Background: The possible effect of preanalytical conditions such as blood sample preparation and handling on TIMP-1 levels in blood needs thorough investigation. Materials and methods: Blood was collected in dry tubes and tubes containing EDTA and kept at 4degreesC or 20degreesC for 1, 4, 8, 24 or 72 hours before processing into serum or EDTA plasma. in addition, serum and EDTA plasma samples were frozen and thawed 1-8 times. TIMP-1 was measured by ELISA. Results: Time to processing for up to 72 hours did not significantly affect TIMP-1 levels in serum. In EDTA plasma, TIMP-1 levels were stable for up to eight hours; however, if samples were kept for 24 hours or longer the TIMP-1 levels increased (p<0.0001). Repeated freezing and thawing had a significant effect on TIMP-1 levels in serum (p=0.04).
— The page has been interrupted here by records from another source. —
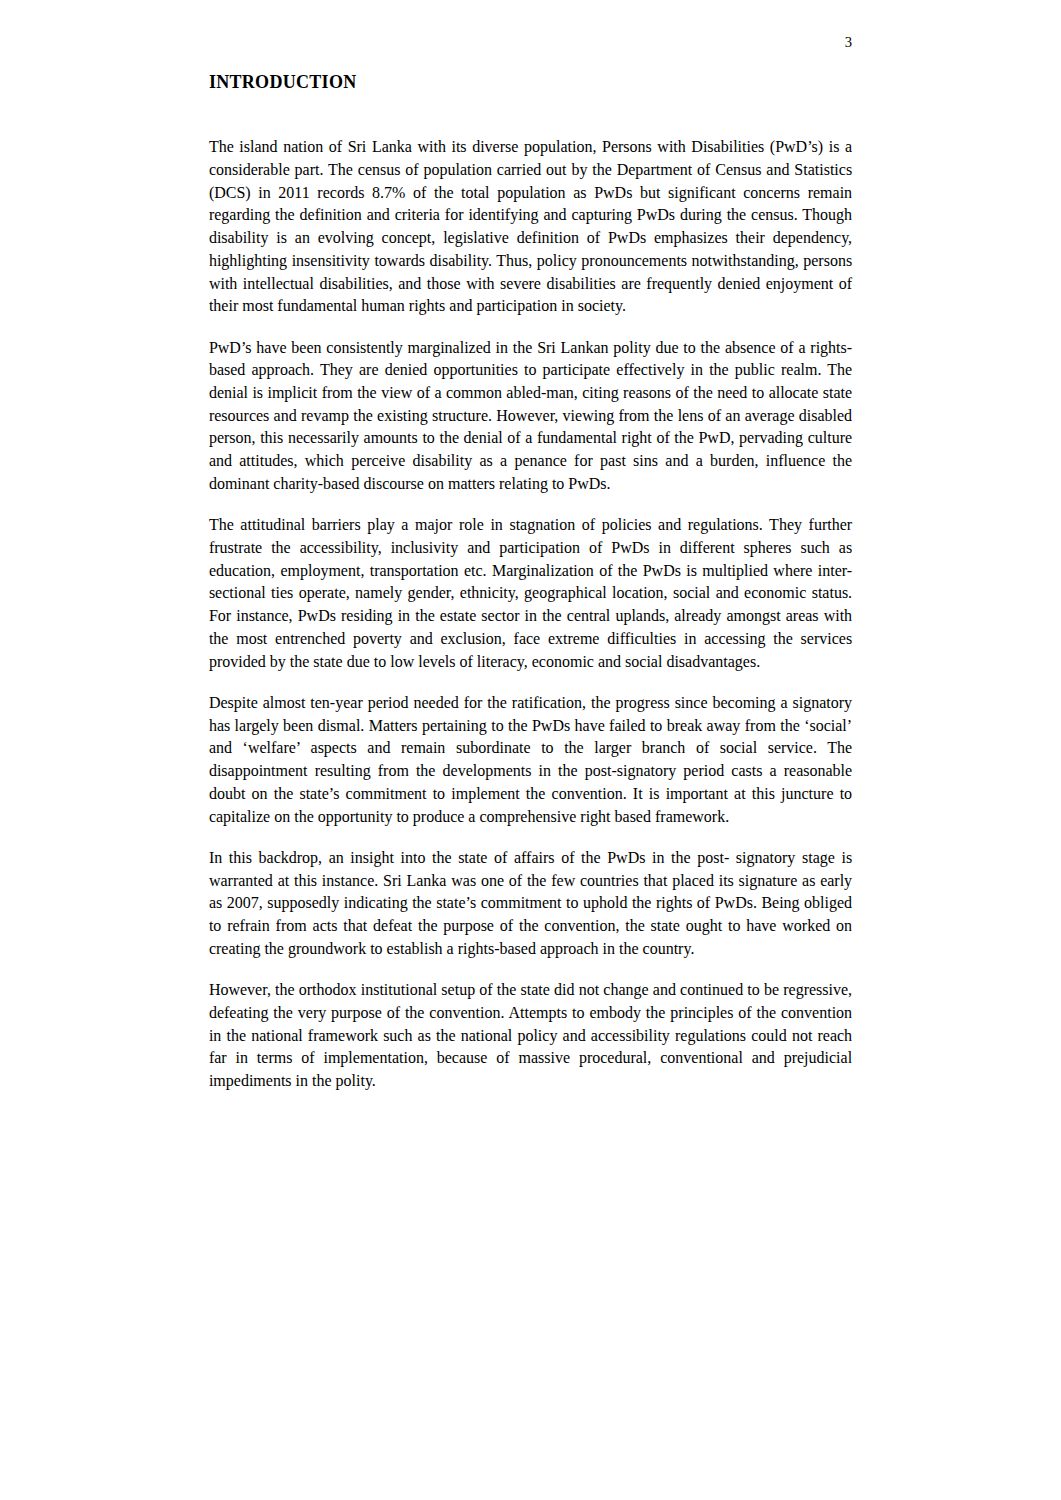3
INTRODUCTION
The island nation of Sri Lanka with its diverse population, Persons with Disabilities (PwD’s) is a considerable part. The census of population carried out by the Department of Census and Statistics (DCS) in 2011 records 8.7% of the total population as PwDs but significant concerns remain regarding the definition and criteria for identifying and capturing PwDs during the census. Though disability is an evolving concept, legislative definition of PwDs emphasizes their dependency, highlighting insensitivity towards disability. Thus, policy pronouncements notwithstanding, persons with intellectual disabilities, and those with severe disabilities are frequently denied enjoyment of their most fundamental human rights and participation in society.
PwD’s have been consistently marginalized in the Sri Lankan polity due to the absence of a rights-based approach. They are denied opportunities to participate effectively in the public realm. The denial is implicit from the view of a common abled-man, citing reasons of the need to allocate state resources and revamp the existing structure. However, viewing from the lens of an average disabled person, this necessarily amounts to the denial of a fundamental right of the PwD, pervading culture and attitudes, which perceive disability as a penance for past sins and a burden, influence the dominant charity-based discourse on matters relating to PwDs.
The attitudinal barriers play a major role in stagnation of policies and regulations. They further frustrate the accessibility, inclusivity and participation of PwDs in different spheres such as education, employment, transportation etc. Marginalization of the PwDs is multiplied where inter-sectional ties operate, namely gender, ethnicity, geographical location, social and economic status. For instance, PwDs residing in the estate sector in the central uplands, already amongst areas with the most entrenched poverty and exclusion, face extreme difficulties in accessing the services provided by the state due to low levels of literacy, economic and social disadvantages.
Despite almost ten-year period needed for the ratification, the progress since becoming a signatory has largely been dismal. Matters pertaining to the PwDs have failed to break away from the ‘social’ and ‘welfare’ aspects and remain subordinate to the larger branch of social service. The disappointment resulting from the developments in the post-signatory period casts a reasonable doubt on the state’s commitment to implement the convention. It is important at this juncture to capitalize on the opportunity to produce a comprehensive right based framework.
In this backdrop, an insight into the state of affairs of the PwDs in the post- signatory stage is warranted at this instance. Sri Lanka was one of the few countries that placed its signature as early as 2007, supposedly indicating the state’s commitment to uphold the rights of PwDs. Being obliged to refrain from acts that defeat the purpose of the convention, the state ought to have worked on creating the groundwork to establish a rights-based approach in the country.
However, the orthodox institutional setup of the state did not change and continued to be regressive, defeating the very purpose of the convention. Attempts to embody the principles of the convention in the national framework such as the national policy and accessibility regulations could not reach far in terms of implementation, because of massive procedural, conventional and prejudicial impediments in the polity.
In plasma, repeated freezing and thawing for up to six times did not influence TIMP-1. However, in plasma samples exposed to seven or eight freeze/thaw cycles TIMP-1 levels decreased, although not significantly (p=0.23). Conclusions: Handling and processing of blood samples is crucial for TIMP-1 measurement by immunoassay. In serum, TIMP-1 levels are unaffected by time to processing. Plasma samples should be processed within eight hours to avoid a TIMP-1 increase. For the measurement of TIMP-1 in archival material, serum should not be used because TIMP-1 levels are significantly affected by repeated freezing and thawing; archival plasma can readily be used provided that samples have not been frozen and thawed more than six times.